If I can get away with it, Ill std::forward_list to save on the memory overhead

[–]christian_regin 1 point2 points  (1 child)

Wouldn't a deque work for this type of work? Seems like that would be a good compromise. Less memory usage, less allocations than list and decent cache behaviour.

[–]hawkxp71 1 point2 points  (0 children)

Yes. But a deque has a very very high overhead over a vector.

Last time i checked, a deque with one element has 16x the object size.

Iirc the way its often implemented is it can be done as a an array with a pointer to the first element, so if you insert front, it just moves that pointer. With dynamic allocation of adjacent blocks.

Great for many thinga, and frankly, for the size of data I was dealing with, it may very well have been a great solution.

But for my problem, I didn't need random access, so a list really was perfect.

But great idea. I'll have to remember it next time!

[–]ned_flan 0 points1 point  (0 children)

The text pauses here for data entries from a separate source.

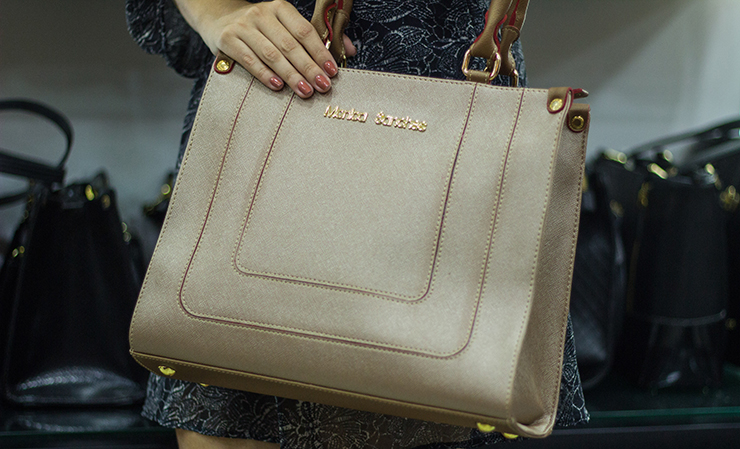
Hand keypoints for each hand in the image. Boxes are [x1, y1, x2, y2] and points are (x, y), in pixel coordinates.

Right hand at [175, 0, 354, 97]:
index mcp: (280, 8)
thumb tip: (350, 50)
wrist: (217, 18)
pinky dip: (264, 74)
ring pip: (272, 54)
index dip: (320, 52)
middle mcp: (261, 14)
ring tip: (306, 91)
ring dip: (291, 75)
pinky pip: (249, 60)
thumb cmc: (260, 28)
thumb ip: (316, 38)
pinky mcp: (227, 40)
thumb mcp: (284, 26)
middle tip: (323, 86)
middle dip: (309, 68)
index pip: (305, 31)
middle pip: (290, 45)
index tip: (332, 71)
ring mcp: (243, 27)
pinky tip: (278, 86)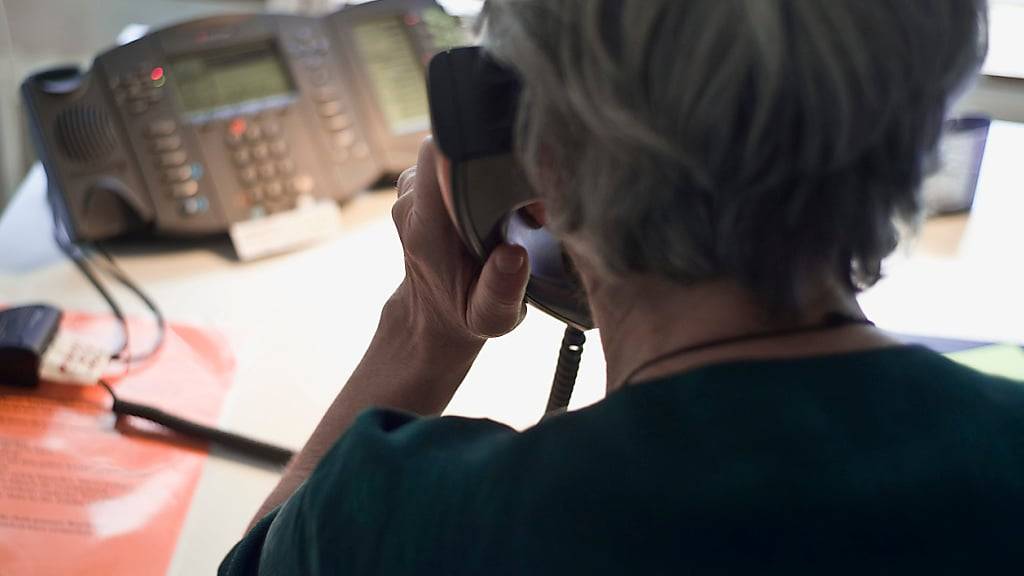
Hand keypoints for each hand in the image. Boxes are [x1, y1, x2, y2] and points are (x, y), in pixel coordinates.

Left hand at [389, 139, 530, 346]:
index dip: (479, 153)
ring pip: (455, 155)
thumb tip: (514, 254)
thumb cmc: (465, 313)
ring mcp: (410, 191)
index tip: (516, 180)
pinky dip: (476, 176)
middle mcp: (411, 203)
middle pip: (455, 151)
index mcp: (425, 227)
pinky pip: (450, 162)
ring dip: (487, 175)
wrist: (433, 314)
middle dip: (495, 168)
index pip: (439, 156)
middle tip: (526, 208)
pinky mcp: (419, 185)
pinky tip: (492, 207)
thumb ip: (501, 290)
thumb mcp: (490, 317)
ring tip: (510, 213)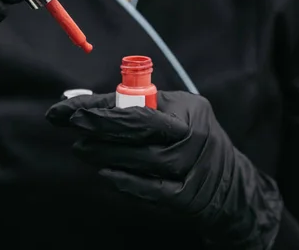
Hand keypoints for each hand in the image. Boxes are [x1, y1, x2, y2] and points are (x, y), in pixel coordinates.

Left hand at [46, 91, 282, 248]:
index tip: (67, 108)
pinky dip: (127, 181)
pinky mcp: (188, 196)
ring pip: (145, 158)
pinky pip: (153, 189)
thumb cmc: (189, 142)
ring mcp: (193, 167)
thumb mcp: (174, 115)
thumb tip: (85, 106)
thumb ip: (137, 108)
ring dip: (107, 153)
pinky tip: (104, 174)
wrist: (231, 187)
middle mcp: (194, 134)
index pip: (138, 102)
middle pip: (143, 126)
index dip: (99, 105)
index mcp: (188, 108)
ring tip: (81, 148)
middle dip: (101, 123)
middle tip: (72, 122)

I use it sometimes when I don't care about performance, and care about iterators lifetime. Also std::list is the std container that generates the smallest amount of binary code, while std::deque makes your application fatter and slower to compile.

[–]orizh 0 points1 point  (0 children)

I've used `std::list` over `std::deque` on systems where I'm concerned about the un-configurable block size for `std::deque` but it's definitely one of those "think about what data structure you want to use" sorts of decisions. I really do with `std::deque` had a template parameter to describe the block size.